Page extract below:

# Anyone know if Amazon Canopy Warranty is worth the money?



## auburntigers90 (Jan 18, 2015)

Found a great deal on Amazon for the MES 40" with window, first generation. I know some people have mentioned poor craftsmanship from smokers from Walmart/Sams (Im sure many others have had no problems), any such issues with Amazon? Is the 2 year canopy extended warranty worth purchasing for an extra $30 or so

Any advice would be greatly appreciated.

Thanks.


----------



## dave from mesa (Jan 19, 2015)

Didn't know they still made a 1st gen 40" w/window anymore. Got a link, I couldn't find it . Controller should be on the top at the back if it's a Gen 1.


----------



## tropics (Jan 19, 2015)

Its a MES 40 you would definitely be better getting the extended warranty


----------



## auburntigers90 (Jan 19, 2015)

Use the options to the right to select the top controller/window and 40". I got mine for $319 with prime 2 day shipping, best deal I was able to find.

End of Page extract.

▶ [Set of tasks]
**A.** Using the smoker warranty thread, decide whether each statement agrees with it, answering yes or no and quoting the words that settle it: (i) auburntigers90 paid $319 for the smoker; (ii) tropics advised against buying the extended warranty; (iii) dave from mesa places the Gen 1 controller on the top at the back.
**B.** List every distinct username that posts in the smoker warranty thread.
The entries after this point have no connection to the smoker warranty thread.

Study material below:

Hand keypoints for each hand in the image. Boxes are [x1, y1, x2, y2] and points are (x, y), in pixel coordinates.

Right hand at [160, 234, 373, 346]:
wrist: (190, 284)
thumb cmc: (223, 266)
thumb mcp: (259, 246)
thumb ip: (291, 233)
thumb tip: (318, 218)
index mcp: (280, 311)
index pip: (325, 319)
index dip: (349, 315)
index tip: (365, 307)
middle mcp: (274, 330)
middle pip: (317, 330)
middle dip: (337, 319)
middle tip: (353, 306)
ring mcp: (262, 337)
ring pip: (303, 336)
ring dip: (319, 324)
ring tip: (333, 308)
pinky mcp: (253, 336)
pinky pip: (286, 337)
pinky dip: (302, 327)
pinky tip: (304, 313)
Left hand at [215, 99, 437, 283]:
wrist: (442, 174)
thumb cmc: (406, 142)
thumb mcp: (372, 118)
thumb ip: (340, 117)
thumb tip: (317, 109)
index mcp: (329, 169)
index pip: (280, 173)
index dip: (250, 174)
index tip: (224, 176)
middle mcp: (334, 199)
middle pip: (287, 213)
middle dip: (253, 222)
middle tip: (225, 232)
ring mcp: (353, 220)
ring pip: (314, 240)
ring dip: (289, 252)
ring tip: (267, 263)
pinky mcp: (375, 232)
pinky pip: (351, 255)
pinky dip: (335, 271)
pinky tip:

End of Study material.

▶ [Solutions to each task]
**A.**
(i) Yes: "I got mine for $319 with prime 2 day shipping"
(ii) No: "you would definitely be better getting the extended warranty"
(iii) Yes: "Controller should be on the top at the back if it's a Gen 1."

**B.** auburntigers90, dave from mesa, tropics